Wir hören die Nachmittags-Show der beiden Niagara Falls-Konzerte. Da es aufgrund der Bedingungen, die in den riesigen Hallen, in denen Elvis aufzutreten pflegte, nur sehr wenige brauchbare Tourkonzerte auf Audio-Kassetten gibt, freue ich mich sehr darüber, daß die "Live Collection" sich endlich diesen Tondokumenten zugewandt hat. Eine Live-Sammlung ist nun halt mal auch erst repräsentativ, wenn man, außer den ewigen Las Vegas-Auftritten,auch ein paar gute Tour-Konzerte aufzuweisen hat.

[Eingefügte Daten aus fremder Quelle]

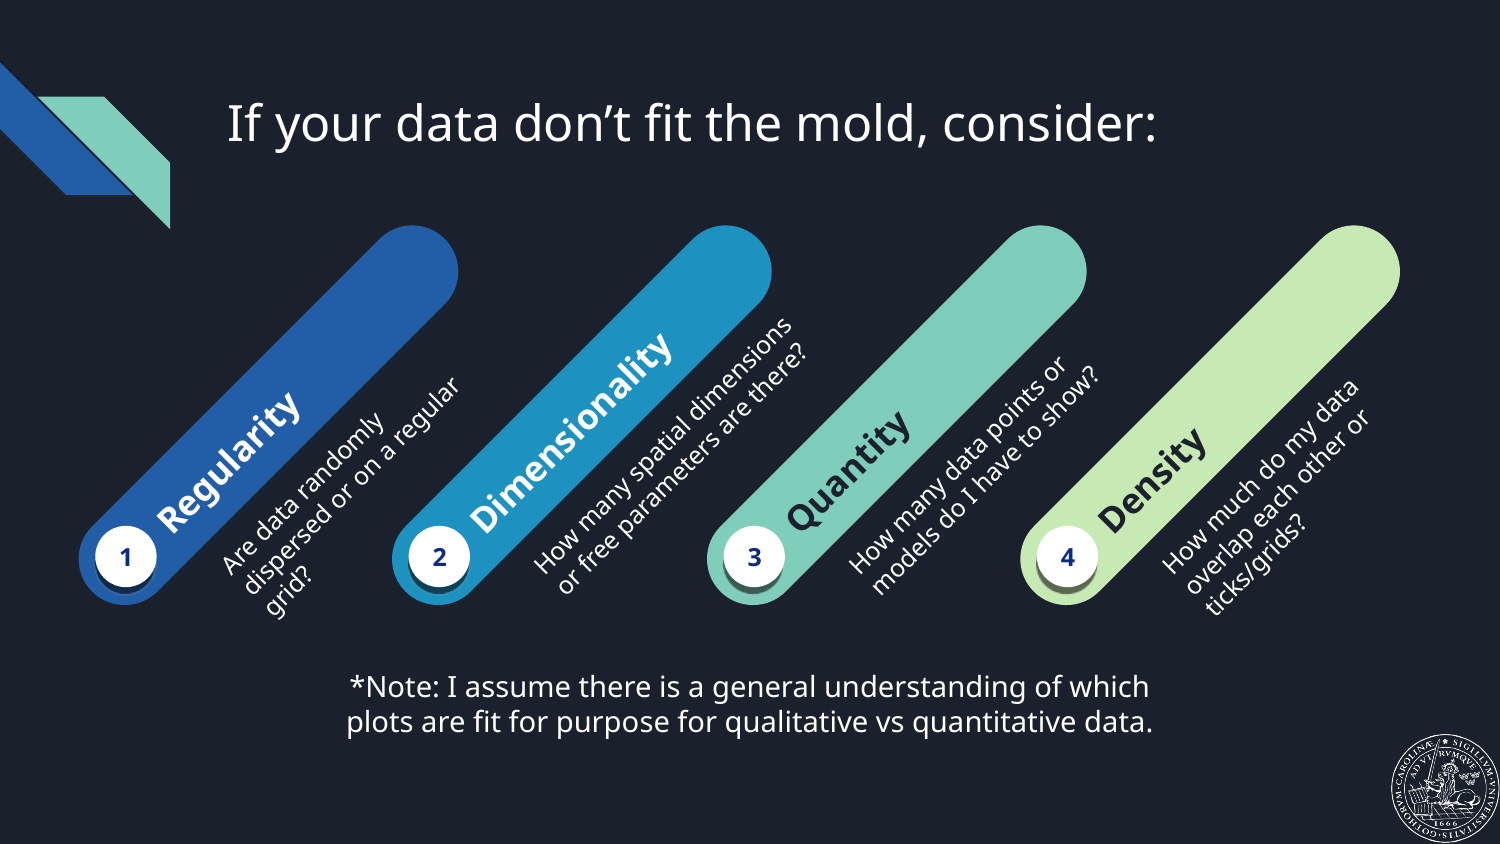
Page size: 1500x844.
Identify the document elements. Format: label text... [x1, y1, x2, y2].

text_box Quantity [755, 241, 1072, 558]
text_box [392, 225, 772, 606]
text_box 1 [95, 525, 157, 588]
picture [1382, 724, 1500, 844]
text_box 2 [408, 525, 470, 588]
text_box How many data points or models do I have to show? [820, 302, 1136, 618]
text_box 3 [723, 525, 785, 588]
text_box *Note: I assume there is a general understanding of which plots are fit for purpose for qualitative vs quantitative data. [298, 652, 1202, 761]
text_box Regularity [126, 241, 443, 558]
text_box [706, 225, 1087, 606]
text_box How many spatial dimensions or free parameters are there? [505, 279, 843, 618]
text_box How much do my data overlap each other or ticks/grids? [1134, 284, 1468, 618]
text_box Dimensionality [439, 240, 757, 558]
text_box Are data randomly dispersed or on a regular grid? [192, 302, 507, 618]
title If your data don’t fit the mold, consider: [212, 73, 1368, 224]
text_box [78, 225, 459, 606]
text_box [1020, 225, 1400, 606]
text_box Density [1067, 241, 1385, 558]
text_box 4 [1036, 525, 1099, 588]
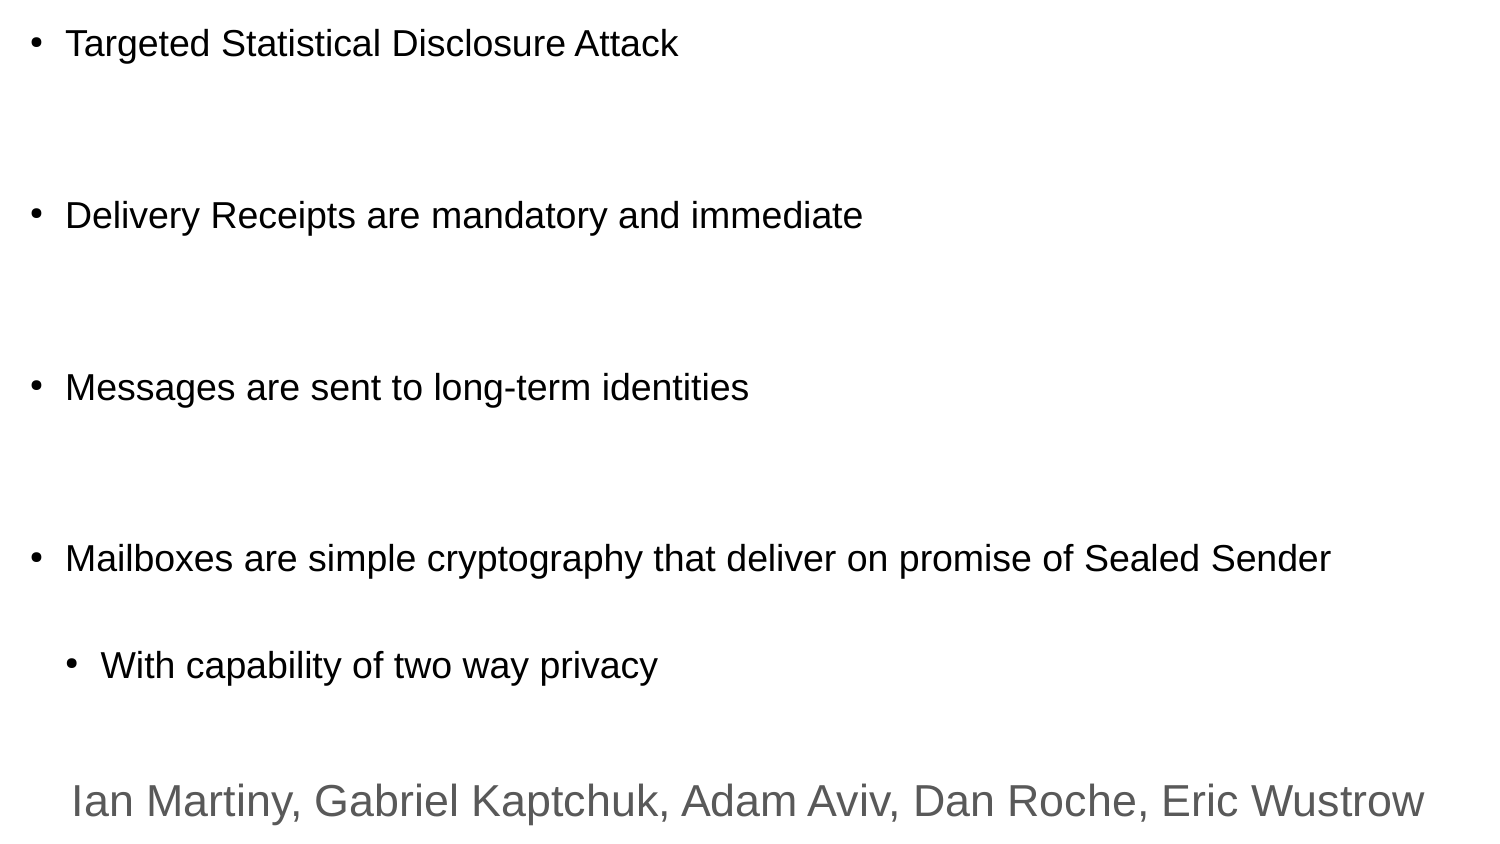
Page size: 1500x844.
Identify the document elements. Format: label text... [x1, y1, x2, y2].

Ich hoffe also, daß das kein einmaliger "Ausflug" war.
Das Cover hat dieses Mal einen blauen Untergrund. Darauf wurden, auf der Vorder- und Rückseite des Frontcovers, zwei herrliche Farbfotos von Elvis im "White Phoenix"-Suit abgedruckt (das ist der Anzug, den Elvis auch während des NeujahrsKonzertes in Pittsburgh trug).
Wenn mich nicht alles täuscht, trug Elvis diesen Suit tatsächlich in Niagara Falls! Man kann also auch hier wieder davon ausgehen, daß der Hersteller sich Gedanken über die Covergestaltung gemacht hat.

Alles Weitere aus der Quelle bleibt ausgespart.